Nato was founded in 1949 on the principle of collective defence, and its 28 members vow to defend each other from external attack, up to and including the use of nuclear weapons by France, the UK and USA.

Nato itself says that, "As long as nuclear weapons exist, Nato will remain a nuclear alliance".

In response to Robertson's motion, Cumbernauld and Kilsyth MSP Jamie Hepburn recently tabled a rival amendment seeking to keep current policy, which is for an independent Scotland to quit Nato.

Some SNP activists see the argument over Nato as being about the broader culture of the SNP. They fear Salmond and the leadership want to dump any controversial policies ahead of the referendum and may yet soften the line against nuclear weapons.

At yesterday's SNP-CND group, about 50 activists discussed how to build resistance to the Robertson plan through the party's branch network, and debated a paper claiming Nato membership would cost the SNP its vision of Scotland as "young, vibrant and peaceful" and instead make the party look "cynical and lacking in moral courage".

Dave Thompson said the lack of any suitable base for Trident outside Faslane meant that an independent Scotland could be the first domino in a new phase of global disarmament.

"If we get rid of them in Scotland, we get rid of them in the UK. That leaves Nato with only two countries with [their own] nuclear weapons, that's the USA and France.

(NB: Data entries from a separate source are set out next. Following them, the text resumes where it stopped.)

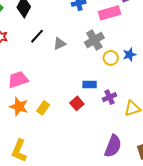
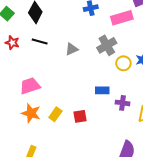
black line: (37, 36) -> (40, 42), moved, turned 63
purple cross: (109, 97) -> (123, 103), turned 32
red square: (77, 103) -> (80, 116), moved, turned 32

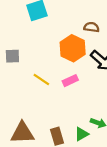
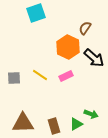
brown semicircle: (91, 27) -> (85, 28), turned -64
gray square: (12, 56) -> (14, 78), moved

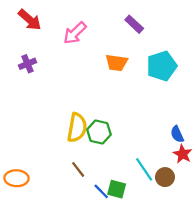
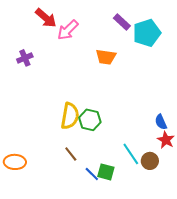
red arrow: (30, 20) -> (46, 18), moved
cyan pentagon: (162, 66) -> (147, 33), moved

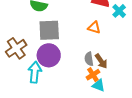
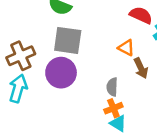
brown arrow: (101, 61) -> (141, 68), moved
cyan arrow: (35, 72) -> (18, 88), moved

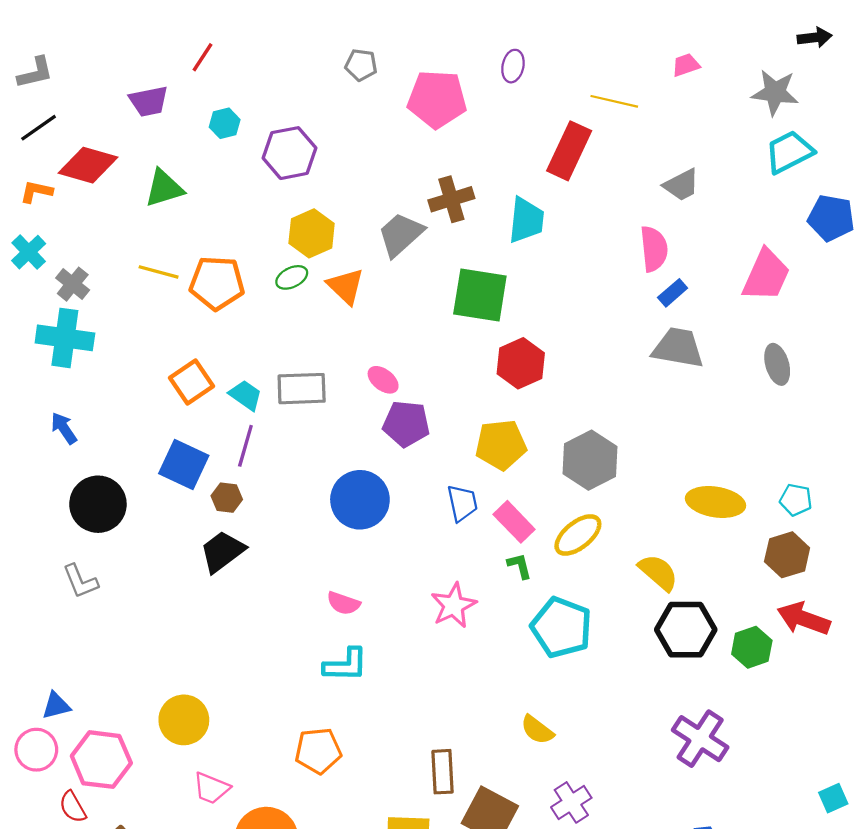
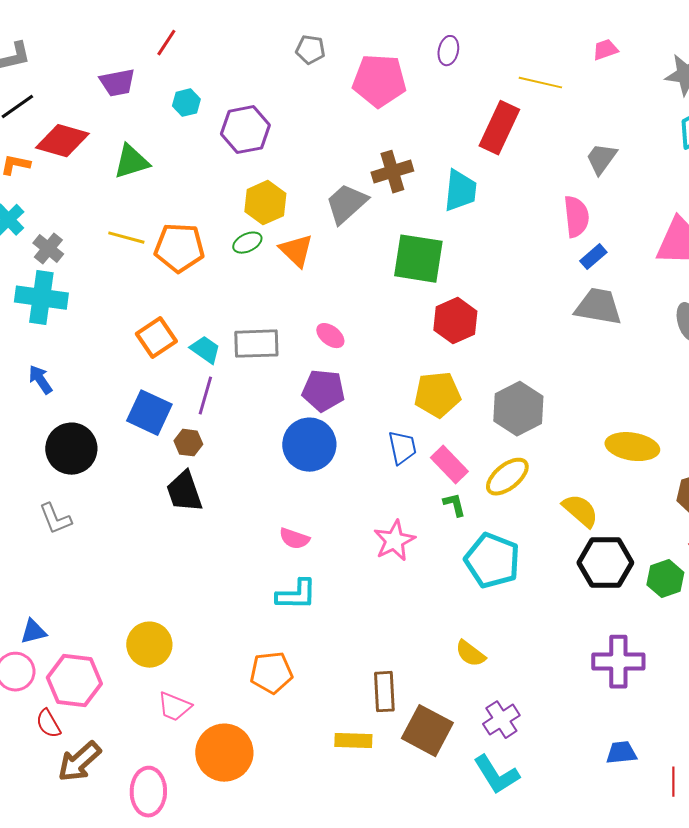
gray trapezoid: (681, 185) -> (601, 159), turned 153
purple pentagon: (406, 424) -> (323, 391), moved
black trapezoid: (222, 552) -> (184, 492), turned -72
purple cross: (700, 739) -> (618, 662), turned -33

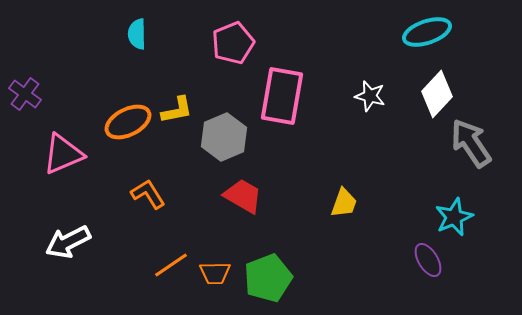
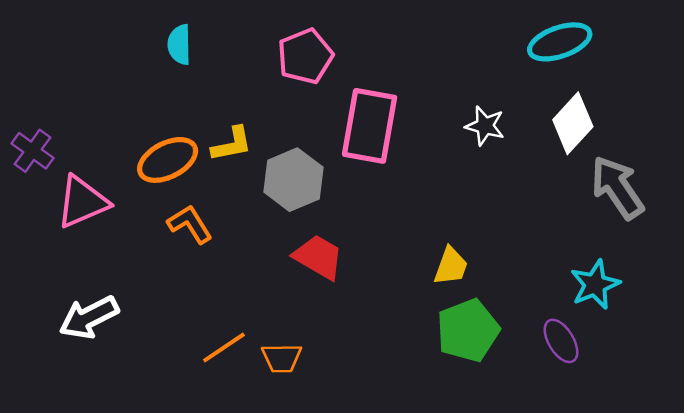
purple cross: (25, 94) -> (33, 151), moved
orange L-shape: (148, 194) -> (190, 224), moved
green pentagon: (268, 278) -> (468, 330), moved

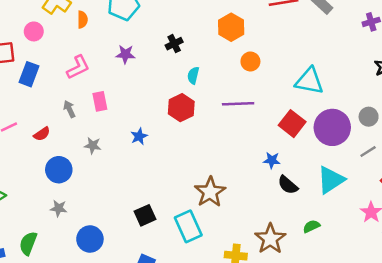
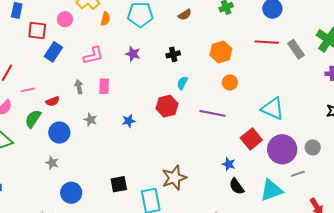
gray line: (368, 152) -> (298, 174), moved
green semicircle: (28, 243) -> (33, 119), moved

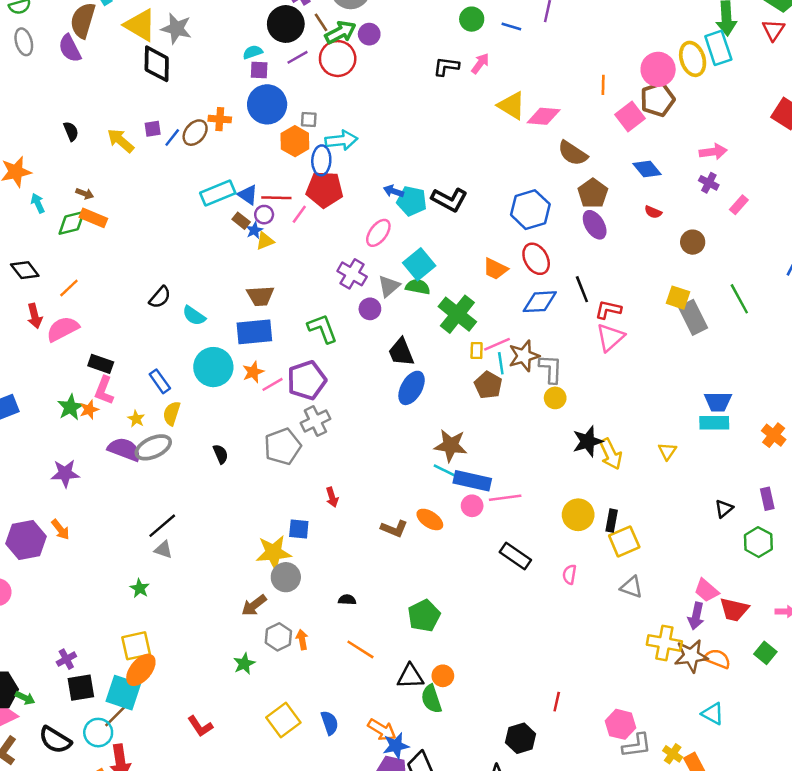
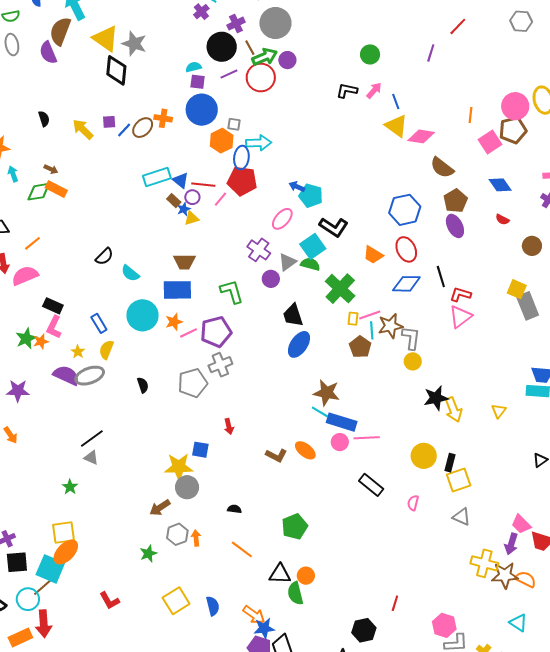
blue line: (511, 27) -> (396, 102), moved, turned 49
black L-shape: (449, 200) -> (334, 227), moved

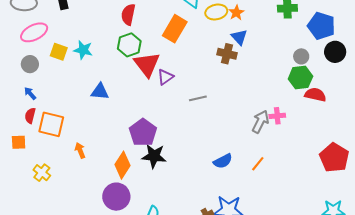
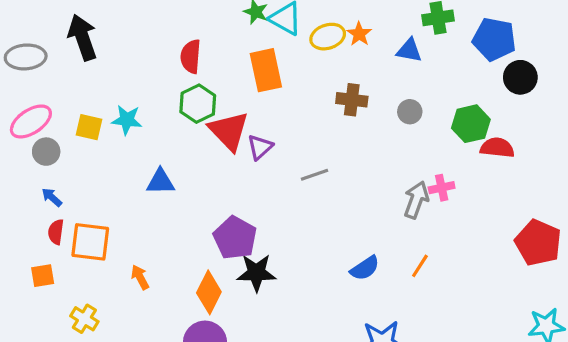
orange rectangle: (175, 29) -> (266, 70), turned -36
pink ellipse: (34, 32) -> (31, 121), moved
blue triangle: (239, 37) -> (409, 50), moved, turned -30
gray circle: (301, 56) -> (410, 112), moved

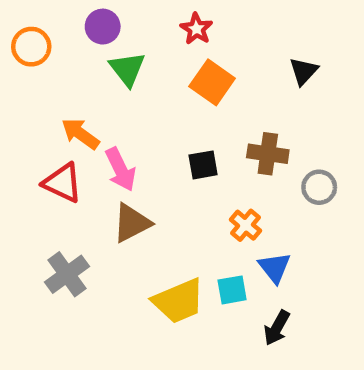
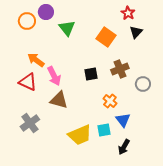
red star: (196, 29) -> (128, 13), moved
orange circle: (31, 47) -> (27, 21), moved
green triangle: (127, 69) -> (67, 28), moved
orange square: (212, 82) -> (106, 37), moved
brown cross: (268, 154) -> (120, 69), turned -30
brown triangle: (132, 223) -> (59, 100), turned 42

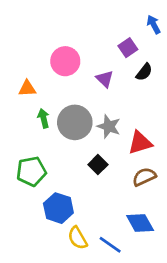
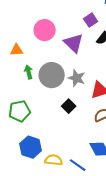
purple triangle: (105, 79) -> (74, 43), size x1.5
blue hexagon: (58, 208) -> (31, 147), moved
yellow semicircle: (78, 238) -> (54, 160), turned 126

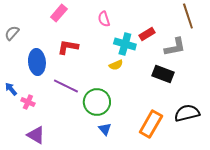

"This could be the start of nuclear disarmament within Europe, because if they see a country like the UK not having nuclear weapons, a country that was right in there at the start more or less, that would add pressure on the States to remove their weapons from Germany and Holland and Belgium.

"That could in turn lead to a real strong move to nuclear disarmament across the world – maybe force people to take the Non-Proliferation Treaty seriously, as we move into the 21st century."

Scottish Conservative leader Ruth Davidson said: "It is becoming increasingly clear that this proposed U-turn on Nato is a political one made in the interests of conning voters ahead of 2014.

"It isn't being proposed in the interests of the safety of Scottish people, or the security of our brave servicemen and women. The ridiculed Nato stance is only one small element of SNP defence policy that is exceptionally weak."

An SNP spokesman said: "The SNP has a cast-iron commitment to rid Scotland of nuclear weapons. Given the continued presence of Trident nuclear weapons in Scotland – against the wishes of the Parliament and people – independence is the only constitutional option which makes this possible.

"SNP members have the democratic opportunity to make their views on Nato membership clear at the annual Conference in October, where we are going to have an excellent debate.

"The factual position is that Nato doesn't decide where nuclear weapons are based – weapons from one country that are stationed in another are only there by bilateral, mutual agreement."